Promptwatch's offsite citation analysis tracks which external citations, Reddit posts, YouTube videos, and third-party pages are driving your AI visibility — so you know where to focus your off-site efforts instead of guessing.
Step 7: Set up tracking before you publish
This is the step most teams skip, and it's the one that makes everything else measurable.
Before your new content goes live, set up:
- Page-level citation tracking (which specific pages are being cited, by which AI models)
- Prompt-level visibility scores (are you appearing for the prompts you targeted?)
- Traffic attribution (is AI-referred traffic converting?)
Without this, you're publishing into a void. You won't know if your content is working, which prompts it's appearing for, or whether the citations are driving actual visitors.
Tracking tools worth using
For AI-specific citation and visibility tracking, Promptwatch tracks page-level citations across 10 AI models, shows you the timeline from publish to crawl to citation, and connects visibility to traffic attribution. That last part — connecting AI citations to actual revenue — is what most monitoring tools don't do.
For traditional search performance, Google Search Console remains essential. It won't show you AI Mode citations directly, but it shows you organic traffic trends that help you understand the full picture.

[Data drawn from a collection]
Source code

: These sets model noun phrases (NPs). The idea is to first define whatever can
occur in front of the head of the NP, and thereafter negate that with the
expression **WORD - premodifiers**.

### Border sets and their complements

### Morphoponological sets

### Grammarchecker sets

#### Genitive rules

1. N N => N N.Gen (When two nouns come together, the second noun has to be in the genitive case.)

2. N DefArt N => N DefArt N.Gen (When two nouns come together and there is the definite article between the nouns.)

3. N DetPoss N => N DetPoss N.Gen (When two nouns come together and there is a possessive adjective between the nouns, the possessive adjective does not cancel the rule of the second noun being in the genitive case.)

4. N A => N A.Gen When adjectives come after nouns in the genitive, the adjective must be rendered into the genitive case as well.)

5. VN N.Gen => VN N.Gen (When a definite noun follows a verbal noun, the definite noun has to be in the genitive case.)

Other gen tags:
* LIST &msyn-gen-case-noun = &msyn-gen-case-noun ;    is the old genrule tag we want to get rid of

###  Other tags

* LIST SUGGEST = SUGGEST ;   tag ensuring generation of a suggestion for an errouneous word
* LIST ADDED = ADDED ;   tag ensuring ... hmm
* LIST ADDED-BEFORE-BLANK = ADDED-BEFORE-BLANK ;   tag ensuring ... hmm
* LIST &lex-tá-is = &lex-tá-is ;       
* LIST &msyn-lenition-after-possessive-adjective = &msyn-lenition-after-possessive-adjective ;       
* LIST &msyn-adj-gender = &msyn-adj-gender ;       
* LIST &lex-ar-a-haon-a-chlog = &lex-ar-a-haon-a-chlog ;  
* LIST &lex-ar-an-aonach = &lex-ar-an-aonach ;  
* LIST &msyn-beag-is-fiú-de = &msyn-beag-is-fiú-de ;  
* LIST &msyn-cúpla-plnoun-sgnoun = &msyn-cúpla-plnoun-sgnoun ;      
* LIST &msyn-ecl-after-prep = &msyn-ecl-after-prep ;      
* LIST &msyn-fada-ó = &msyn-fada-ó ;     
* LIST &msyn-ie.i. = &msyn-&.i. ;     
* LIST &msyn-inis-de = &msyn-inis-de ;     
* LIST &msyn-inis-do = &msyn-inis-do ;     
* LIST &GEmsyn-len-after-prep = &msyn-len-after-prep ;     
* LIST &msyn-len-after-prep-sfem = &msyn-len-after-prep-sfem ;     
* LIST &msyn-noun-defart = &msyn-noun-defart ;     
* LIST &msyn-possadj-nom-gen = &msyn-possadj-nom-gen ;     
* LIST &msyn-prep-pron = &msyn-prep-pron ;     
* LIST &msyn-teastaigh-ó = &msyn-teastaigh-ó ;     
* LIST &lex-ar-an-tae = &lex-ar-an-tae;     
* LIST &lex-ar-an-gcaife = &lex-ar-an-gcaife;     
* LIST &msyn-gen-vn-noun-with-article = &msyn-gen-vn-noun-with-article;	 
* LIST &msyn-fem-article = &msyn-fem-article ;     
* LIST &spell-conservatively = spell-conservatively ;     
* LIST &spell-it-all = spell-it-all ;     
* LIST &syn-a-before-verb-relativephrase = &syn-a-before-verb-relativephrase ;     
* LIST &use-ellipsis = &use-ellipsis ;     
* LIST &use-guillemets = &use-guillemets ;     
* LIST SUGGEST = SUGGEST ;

**Work request**
Copy out the whole passage on setting up AI citation tracking, word for word. None of the items are needed here.

**Solution for this exercise**
Promptwatch's offsite citation analysis tracks which external citations, Reddit posts, YouTube videos, and third-party pages are driving your AI visibility — so you know where to focus your off-site efforts instead of guessing.
Step 7: Set up tracking before you publish
This is the step most teams skip, and it's the one that makes everything else measurable.
Before your new content goes live, set up:
- Page-level citation tracking (which specific pages are being cited, by which AI models)
- Prompt-level visibility scores (are you appearing for the prompts you targeted?)
- Traffic attribution (is AI-referred traffic converting?)
Without this, you're publishing into a void. You won't know if your content is working, which prompts it's appearing for, or whether the citations are driving actual visitors.
Tracking tools worth using
For AI-specific citation and visibility tracking, Promptwatch tracks page-level citations across 10 AI models, shows you the timeline from publish to crawl to citation, and connects visibility to traffic attribution. That last part — connecting AI citations to actual revenue — is what most monitoring tools don't do.
For traditional search performance, Google Search Console remains essential. It won't show you AI Mode citations directly, but it shows you organic traffic trends that help you understand the full picture.